The second time it happened was the most vivid. I was on a bus climbing up a mountain, past a cliffside waterfall pouring into a rainbow, the whole scene glowing in sepia. Sitting with me was a girl I had barely known in real life — someone from a summer camp in childhood, someone I hadn’t seen in decades. Which meant she was basically a blank slate, entirely invented by my subconscious. And yet, when I sat with her in that dream, it felt like she’d known me forever.
I started asking questions, trying to pull answers out of myself. She beat me to it.
She called me an idiot. She said I should be grateful for my fiancée cooking for me every day, for taking care of me in ways I didn’t always notice. She reminded me of the times my fiancée and I broke up back in university, and how even then, she still thought about what was best for me. She reminded me of what I once said — that I wanted a partner who was like me, someone who could “ADC” with me side by side instead of playing support. She asked if I’d ever thought about what it would actually mean to date someone just like me.
Then she cut deeper:
“Are you happy with yourself?”
“It’s unclear.”
“Do you take care of yourself?”
“No.”
“Then how could someone just like you ever take care of you?”

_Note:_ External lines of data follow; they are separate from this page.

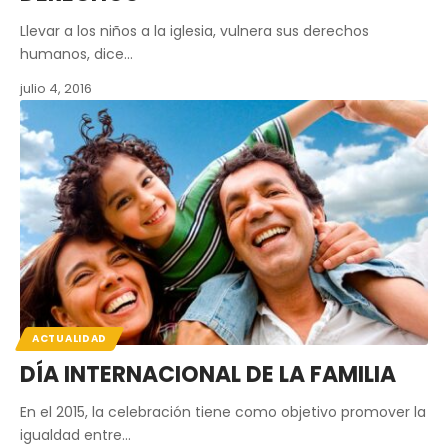
Llevar a los niños a la iglesia, vulnera sus derechos
humanos, dice…
julio 4, 2016
ACTUALIDAD
DÍA INTERNACIONAL DE LA FAMILIA
En el 2015, la celebración tiene como objetivo promover la
igualdad entre…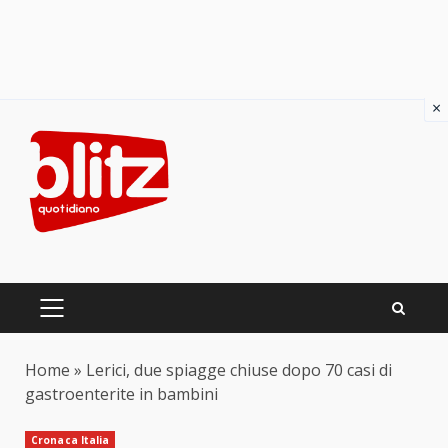
×
Skip
to
content
PRIMARY
MENU
Home
»
Lerici, due spiagge chiuse dopo 70 casi di
gastroenterite in bambini
Cronaca Italia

She was right. My dream-self knew it before I did: the relationship I have isn’t about “settling”, a fear I had at the beginning stages of our journey. It isn’t about losing out on an equal partner. It’s about balance. Push and pull. Roller coaster and steady rhythm. It’s about the fact that when tragedy hits — and it has, too many times — I don’t need someone who breaks in the same places I do. I need someone who can carry me when I can’t carry myself.
That dream shook me. Because it made me realize that the thing I once thought was a weakness in our relationship — not always being on the exact same page — was actually the greatest strength of all.
My wife has been that strength for me for over ten years. I didn’t always see it. Sometimes, it was so natural, so seamless, that I thought it was just the way things were supposed to be. But that’s the rarest thing of all — a love that feels easy, a love that endures, a love that has already survived breakups, family chaos, and tragedy. A love that’s still here, still cooking for me, still standing by me, still mine.
And in the middle of 220 guests, food, games, and laughter, I remembered that. The wedding was a party for everyone, but the marriage — the thing that dream reminded me of — that was just for us.
In a way, that’s what marriage has become for me — not just a choice of love, but a choice of survival. After everything I’ve lived through, I’ve learned that the hardest battles aren’t the ones people see, but the ones that play out quietly inside. And the truth is, I don’t always win those on my own.
But I don’t have to.
Because somewhere along the line, I found someone who doesn’t just stand beside me when I’m strong, but steadies me when I’m not. Someone who makes the peaks brighter and the valleys bearable. Someone who, in the middle of all the chaos and grief, became my constant.
The wedding was a celebration. The marriage is the anchor. And if there’s one thing I carry from that dream — and from that day — it’s the realization that maybe love isn’t about finding someone who mirrors you perfectly, but someone whose presence makes you whole.